В родном углу. Как жила и чем дышала старая Москва - стр. 22
Рыбные лавки на Немецком рынке были особа статья. Многопудовые осетры с острейшими, как иглы, носами; грузные, не в подъем одному человеку, белуги; розово-желтые семги, каких не увидишь и в Архангельске, на их родине, занимали здесь то место, которое в мясных лавках принадлежало бычьим и свиным тушам. Судаки, караси и лещи «пылкого заморозу» соответствовали здесь крупной птице – гусям и индейкам: эти еще были на виду и на счету, а весь прочий рыбий народ был без счету, им были набиты огромные многопудовые плетенки и короба из щепы, стоявшие на полу. Тут же стояли целые мешки с белозерскими снетками – мелкой сушеной рыбкой, из которой варили сытные вкусные щи и картофельную похлебку, фунт их стоил копеек 15. За все последние 24 года я не видал в Москве ни единого снеточка; куда они девались – ума не приложу: не высохло же Белоозеро, не вымерла же в нем вся рыба?

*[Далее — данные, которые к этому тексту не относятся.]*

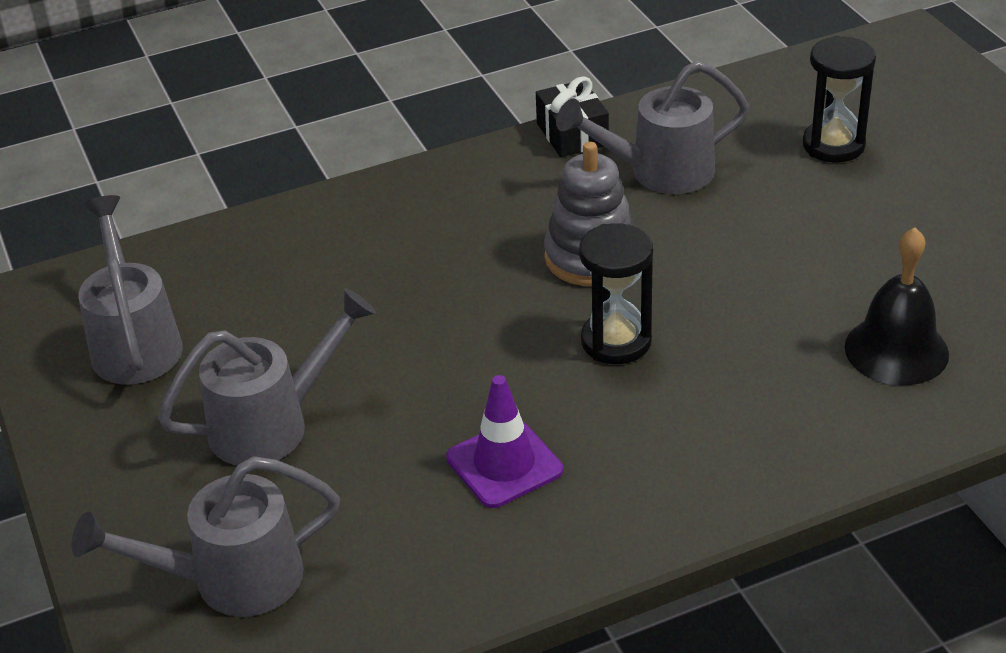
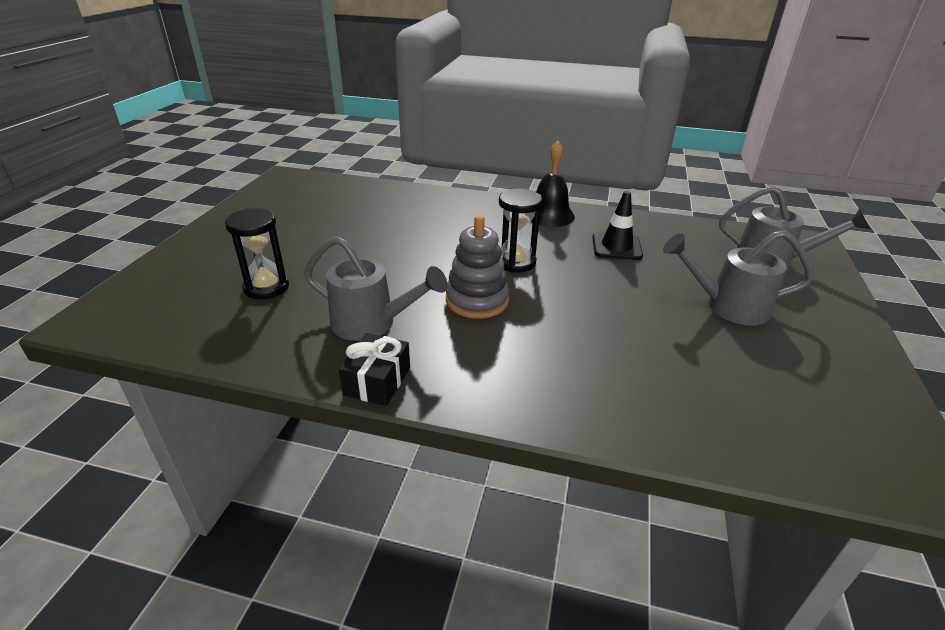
camera: 145 degrees left, 5 degrees down
grey watering can [78,195,183,384] -> none
purple traffic cone [446,375,563,508] -> black traffic cone [592,191,643,260]
black bell [845,227,949,385] -> black bell moved to [530,141,575,227]

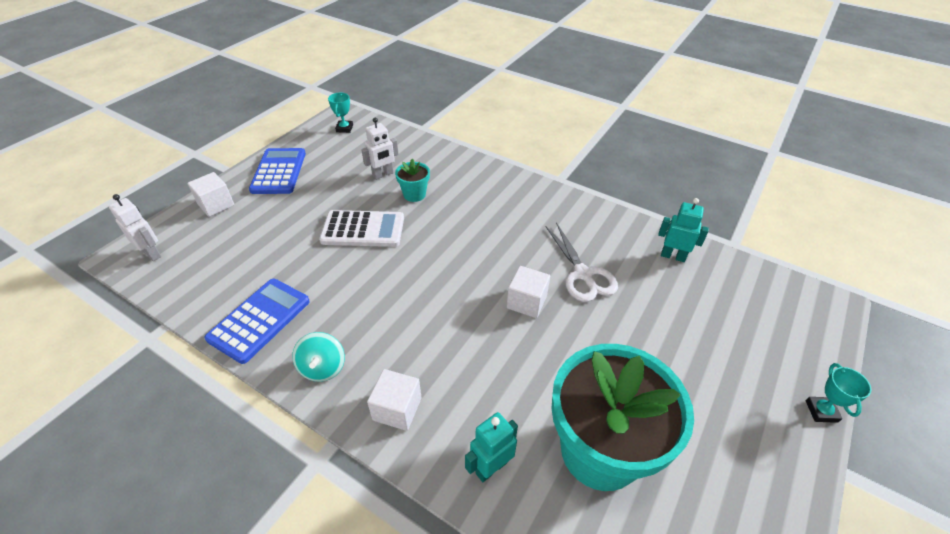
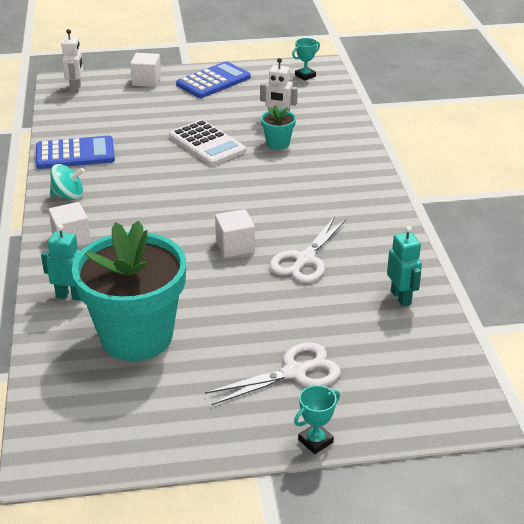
camera: 50 degrees right, 10 degrees down
turquoise spinning top [292,332,345,382] -> turquoise spinning top turned 135 degrees counterclockwise [50,164,85,200]
none -> white scissors [205,343,341,405]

А снеток был великим подспорьем малоимущим хозяйкам. С ним пекли и блины. В полутеплых помещеньицах при рыбных лавках стояли большие деревянные чаны с живой рыбой – тут в жуткой тесноте рядом со смиренной подмосковной плотвой извивалась кольцом стерлядь, уроженица Оки или Волги.
Целые кади были полны черным жемчугом икры – зернистой и паюсной. Я говорю «черным», потому что красной кетовой икры тогда и в помине не было, она появилась в Москве после японской войны, и сначала на нее недружелюбно косились, как на щуковину или сомовину: эта рыба-де для нехристей, а эта икра-де – икра для нехристей, недаром, мол, она добывается из «кита-рыбы». Да и какая была особая нужда в этой новой красной икре, когда лучшая черная паюсная осетровая икра стоила 1 рубль – 1 рубль 20 копеек, а зернистая – 1 рубль 10 копеек – 1 рубль 50 копеек за фунт?
В пост сам протопоп жаловал в рыбные лавки и отбирал себе рыбку для ушицы и для заливного. Посты соблюдались в то время строго, и на постный стол были тогда истинные знатоки и мастера.
Волга, Кама, Шексна, Дон, Обь, Белоозеро, Ладога, Онега и четыре моря – Белое, Балтийское, Черное и Каспийское – слали в Москву лучшую рыбу – живую, вяленую, сушеную, малосольную, соленую, копченую, – и нигде в мире рыбный стол не был так обилен, разнообразен и изыскан, как в Москве. Мне было смешно читать в дневнике Гете торжественные записи о том, что в такой-то день он отведал у своего serenissimus’a (герцога) черной икры, а в такой-то кушал осетрину. Вот невидаль для старой Москвы! В трактире Егорова в Охотном ряду или у Тестова пышный «дышащий» расстегай с осетриной, с тарелкой ухи стоил 35 копеек!
Однажды мы с моим приятелем поэтом Мешковым, бродя по Москве, забрались за Семеновскую заставу, пошли по шоссе мимо укромных мещанских домишек и забрели так далеко, что захотелось есть. Мы зашли в первый попавшийся трактир (синяя вывеска с золотыми и белыми буквами), и, продолжая разговор о поэзии, я броском, будто в хорошем ресторане, спросил:
– Дайте белугу под хреном.
И не успели мы решить, кто ближе к чистому лиризму – Полонский или Фет, как уже явилась белуга под хреном, с красным виноградным уксусом.
Много лет спустя я прочел в записной книжке Чехова, которому не было ничего чужого и неинтересного в его России:
«Грязный трактир у станции. И в каждом таком трактире непременно найдешь соленую белугу с хреном. Сколько же в России солится белуги!»